Arrivé sur le sol indonésien, Jérémie Ducrot se fait enquêteur, multiplie les coups de fil, accumule les témoignages écrits, épluche les réseaux sociaux, communique ses trouvailles au procureur de la République.
"Un total de 5446 documents signés, horodatés", précise-t-il. Aucune réaction.
C'est alors qu'il tombe, "par hasard", sur une photo de sa fille à l'école, publiée sur Facebook. Jérémie Ducrot décroche son téléphone, contacte l'administration scolaire.
"Il y a bien une élève de couleur blanche qui s'appelle Élodie parmi nos élèves", lui confirme une employée de l'établissement. Mais la directrice s'en mêle : hors de question de révéler la moindre information concernant Élodie, sa mère s'y refuse.
53 jours en cellule
Le père éploré parvient certes à localiser sa fille. Mais il ne l'approchera jamais. Et tombe sur plus fort que lui : les pouvoirs publics indonésiens.
Après avoir reçu une convocation dans les bureaux de l'Immigration, Jérémie Ducrot se retrouve en cellule. 53 jours de rétention administrative, sans eau ni électricité, sans fenêtre, sans accès régulier à son insuline. Jérémie Ducrot est diabétique de type 1. Il en parle dans cette vidéo qu'il nous a fait parvenir :
La raison de cette détention qui ne porte pas son nom ? Le visa familial avec lequel Jérémie Ducrot est entré en Indonésie est irrégulier.
Sur celui-ci figure en effet l'adresse de la maison familiale, celle que le Vauclusien occupait avec son ex-épouse lors de leurs séjours en Indonésie.
Mais entre-temps, l'ex-épouse a déménagé, vendu la maison et divorcé, sans prévenir le principal intéressé. Le visa devient caduc.
Sous contrôle judiciaire
"Je me suis sorti de cette cellule en simulant un coma diabétique, raconte le Vauclusien. Je suis allé à l'hôpital, où j'ai pu entrer en contact avec ma mère et mon avocat."
Depuis la toute fin d'année 2021, Jérémie Ducrot est placé sous contrôle judiciaire, dans l'attente de son jugement concernant "l'affaire des faux papiers". Il demande le retour en France, ayant abandonné tout espoir de retrouver sa fille.
La solution du contre-kidnapping ? L'ambassade lui déconseille : trop risqué.
"Ici, j'ai peur pour ma vie ici et cette peur est dupliquée par les sentiments que j'ai pour mon enfant, confie-t-il. Je suis dans la même ville qu'elle, à Semarang.
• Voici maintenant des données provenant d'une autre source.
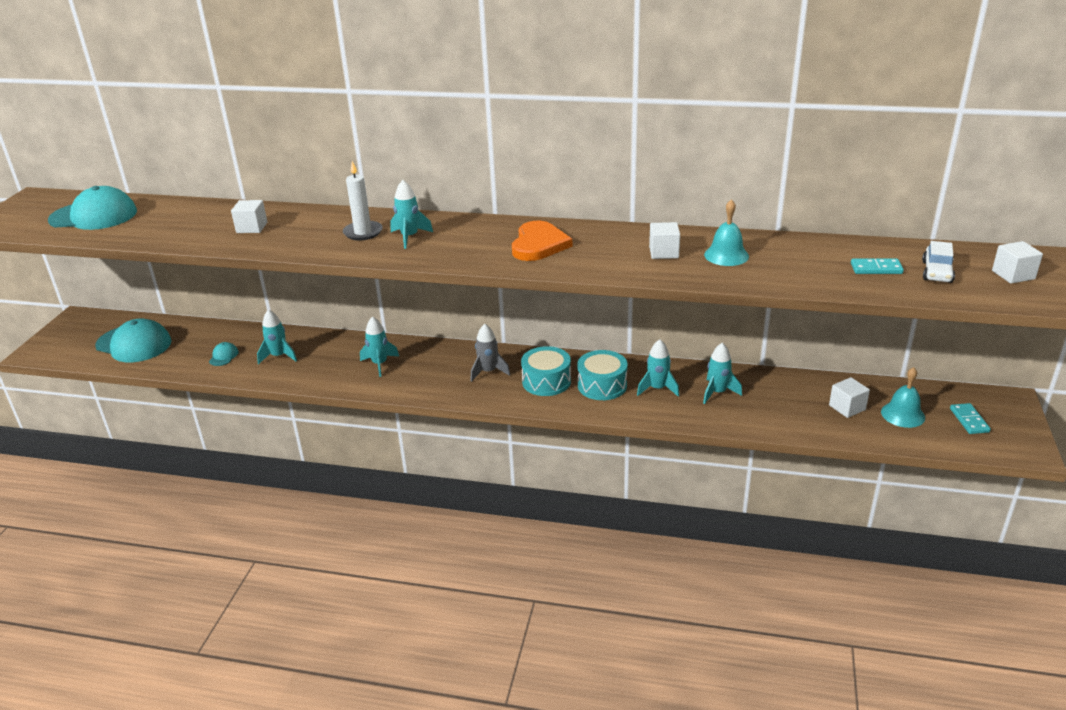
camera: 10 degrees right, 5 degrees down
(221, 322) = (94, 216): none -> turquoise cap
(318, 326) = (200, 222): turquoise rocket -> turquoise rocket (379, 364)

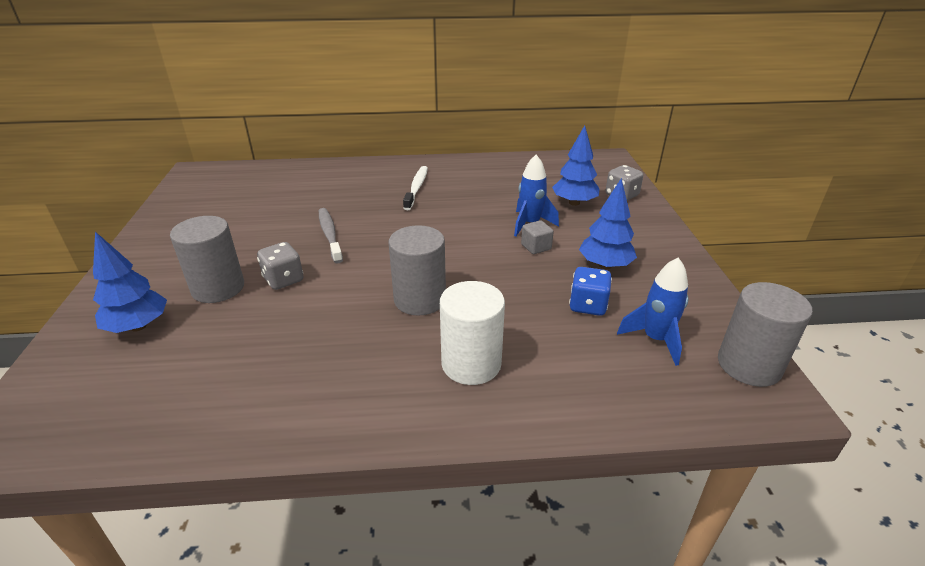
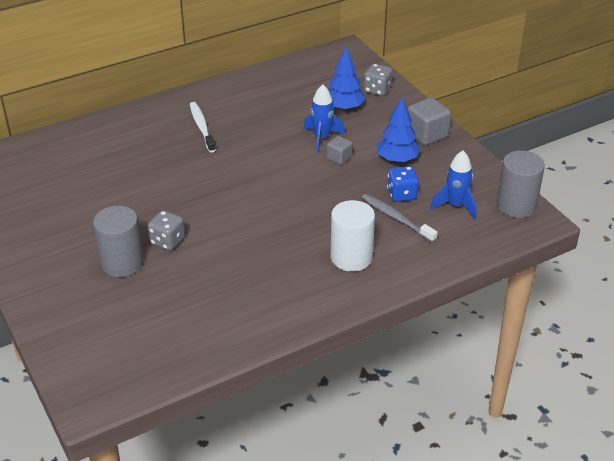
camera: 25 degrees left, 5 degrees up
(138, 326) = (93, 308): blue tree -> none
(330, 235) = (167, 193): grey toothbrush -> grey toothbrush (396, 218)
(420, 299) = (284, 225): grey cylinder -> none
(657, 248) = (427, 134): none -> grey cube

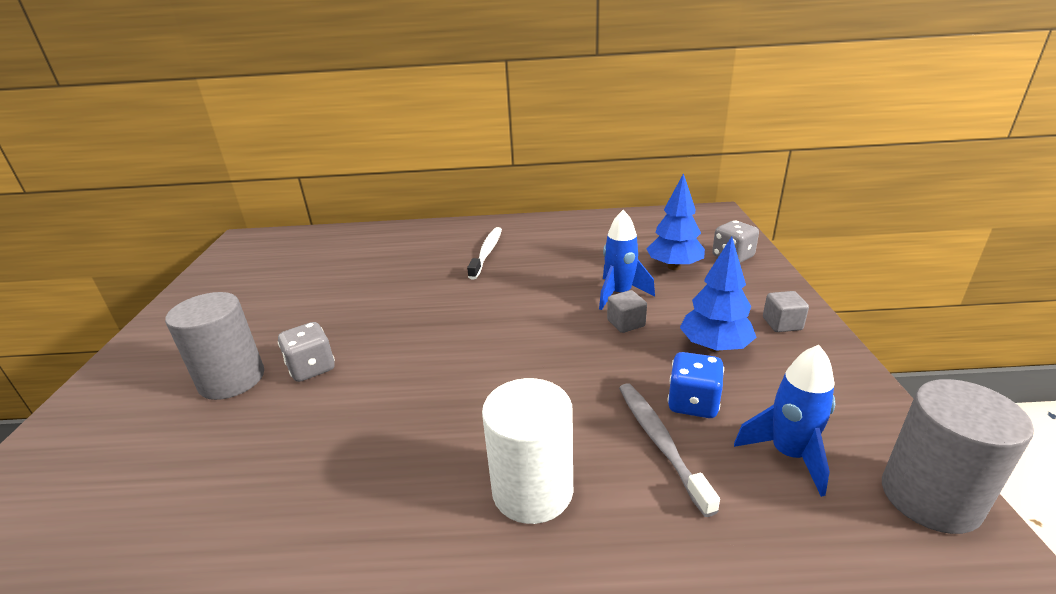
camera: 30 degrees right, 10 degrees down
(427, 134) = (782, 324): grey cube -> grey cube, size x0.58

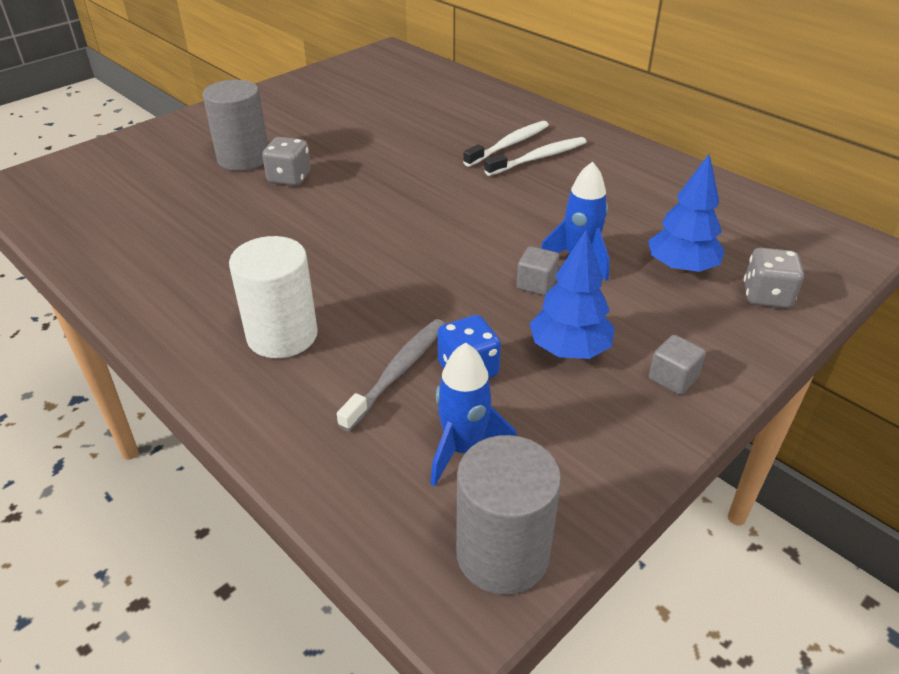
camera: 45 degrees right, 10 degrees up
(453, 255) = (509, 145): none -> white toothbrush

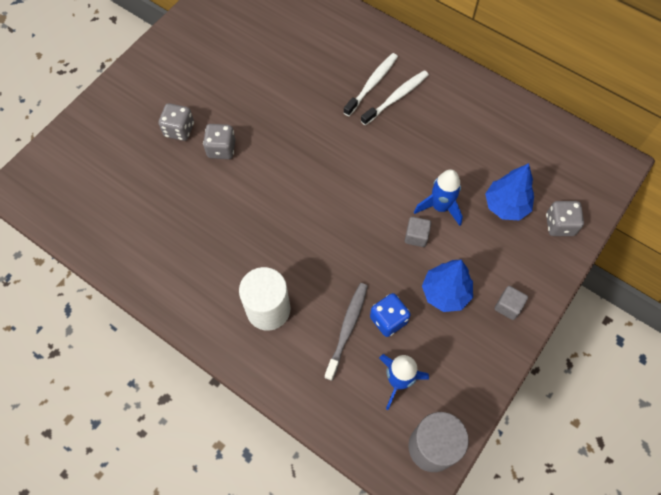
camera: 10 degrees left, 25 degrees up
(243, 158) = (179, 130): grey cylinder -> grey dice

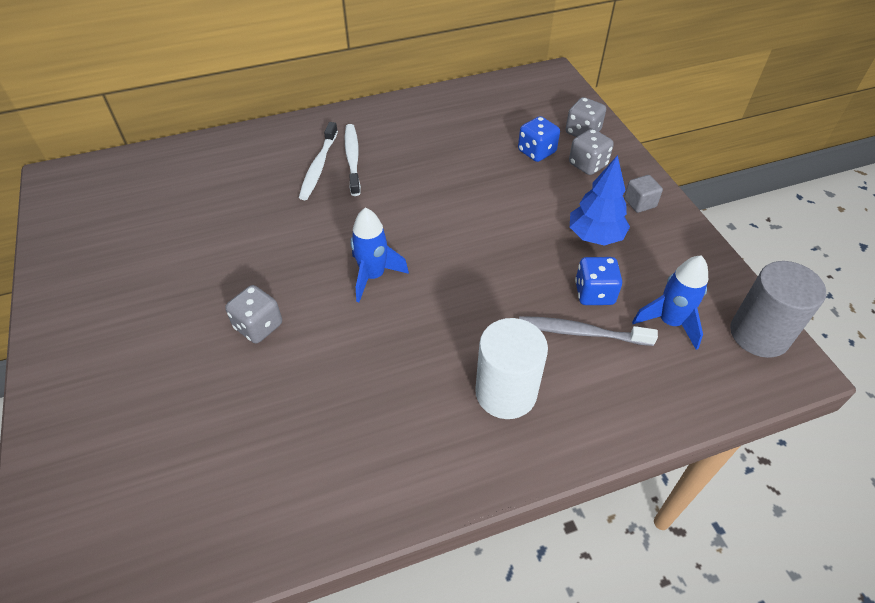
camera: 55 degrees left, 15 degrees down
(179, 130) = (187, 354): grey dice -> grey dice (588, 164)
(347, 329) = (581, 332): grey toothbrush -> grey toothbrush turned 45 degrees counterclockwise
(372, 84) = (319, 166): white toothbrush -> white toothbrush turned 150 degrees counterclockwise
(416, 236) = (517, 224): grey cube -> none
(440, 207) = (500, 192): blue rocket -> blue rocket (373, 276)
(506, 206) = (536, 152): blue tree -> blue dice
Je n'ai toujours aucune nouvelle de sa part, malgré mes demandes auprès de l'école et de la belle famille."
"Les seules nouvelles que j'ai, poursuit-il, c'est la police qui vient roder autour de moi pour me menacer. La menace est assez simple : tu payes, et on te renvoie dans ton territoire, en espérant ne pas te couper la tête."